### TASK DETAILS
What you produce should be the lines from the line containing "color: #111111;" through the last line below, both ends included, reproduced exactly and without pictures.

[Web interface edit records]
════════

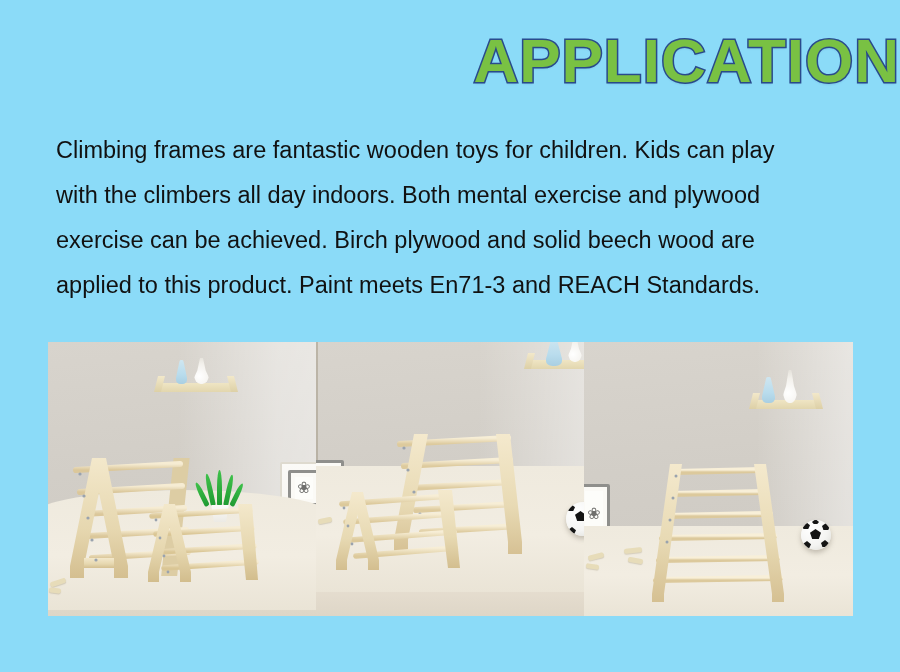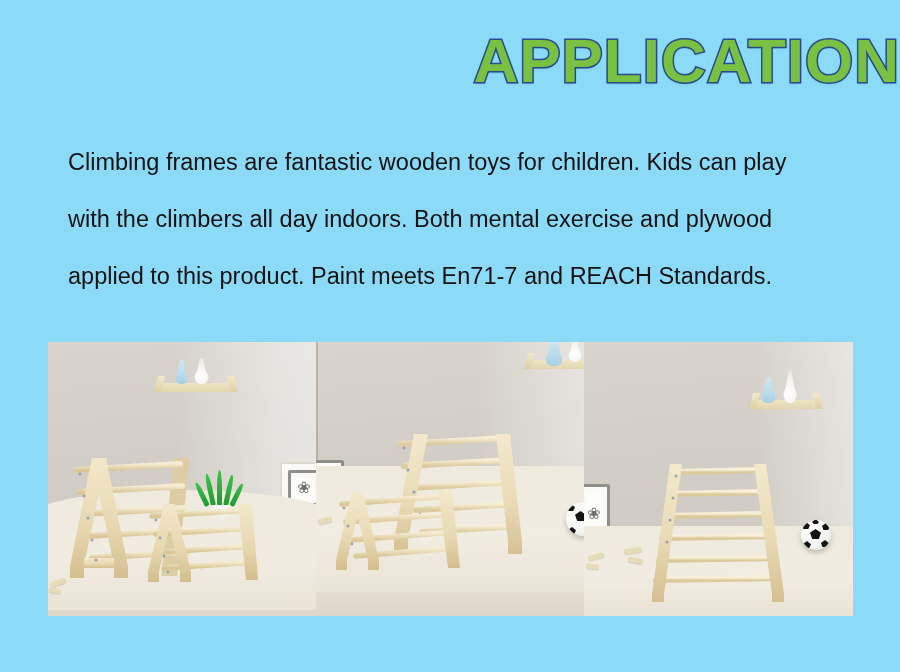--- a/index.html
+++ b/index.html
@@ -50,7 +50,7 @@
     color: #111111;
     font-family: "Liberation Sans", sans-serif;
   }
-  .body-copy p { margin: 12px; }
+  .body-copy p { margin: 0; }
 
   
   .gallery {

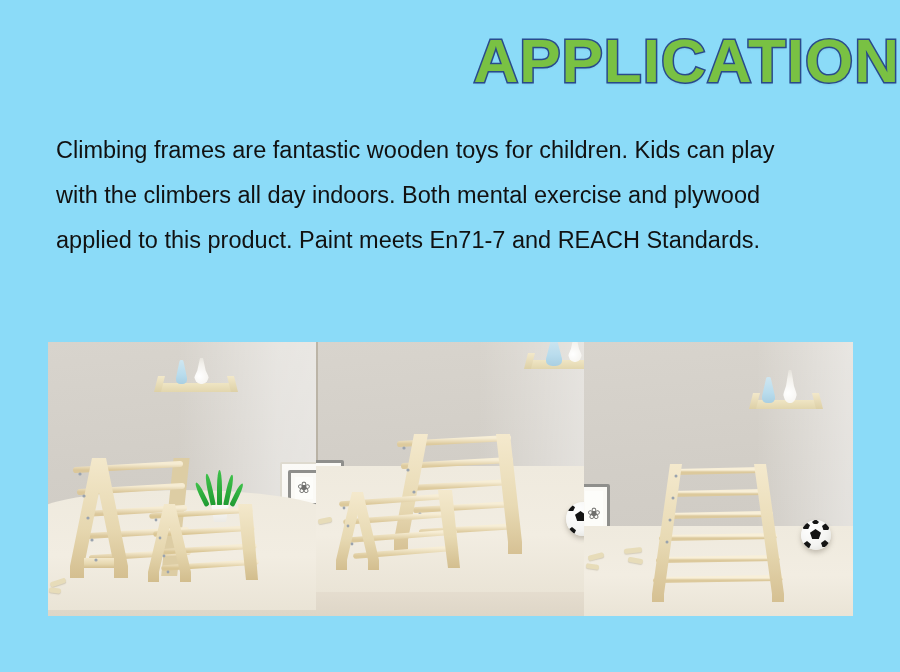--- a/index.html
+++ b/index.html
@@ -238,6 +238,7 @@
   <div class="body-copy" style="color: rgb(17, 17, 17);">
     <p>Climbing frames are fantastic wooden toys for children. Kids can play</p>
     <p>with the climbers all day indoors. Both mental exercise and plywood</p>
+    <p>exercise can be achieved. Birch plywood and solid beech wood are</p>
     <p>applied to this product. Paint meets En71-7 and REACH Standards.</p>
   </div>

════════

### SOLUTION
     color: #111111;
     font-family: "Liberation Sans", sans-serif;
   }
-  .body-copy p { margin: 12px; }
+  .body-copy p { margin: 0; }
 
   
   .gallery {

--- a/index.html
+++ b/index.html
@@ -238,6 +238,7 @@
   <div class="body-copy" style="color: rgb(17, 17, 17);">
     <p>Climbing frames are fantastic wooden toys for children. Kids can play</p>
     <p>with the climbers all day indoors. Both mental exercise and plywood</p>
+    <p>exercise can be achieved. Birch plywood and solid beech wood are</p>
     <p>applied to this product. Paint meets En71-7 and REACH Standards.</p>
   </div>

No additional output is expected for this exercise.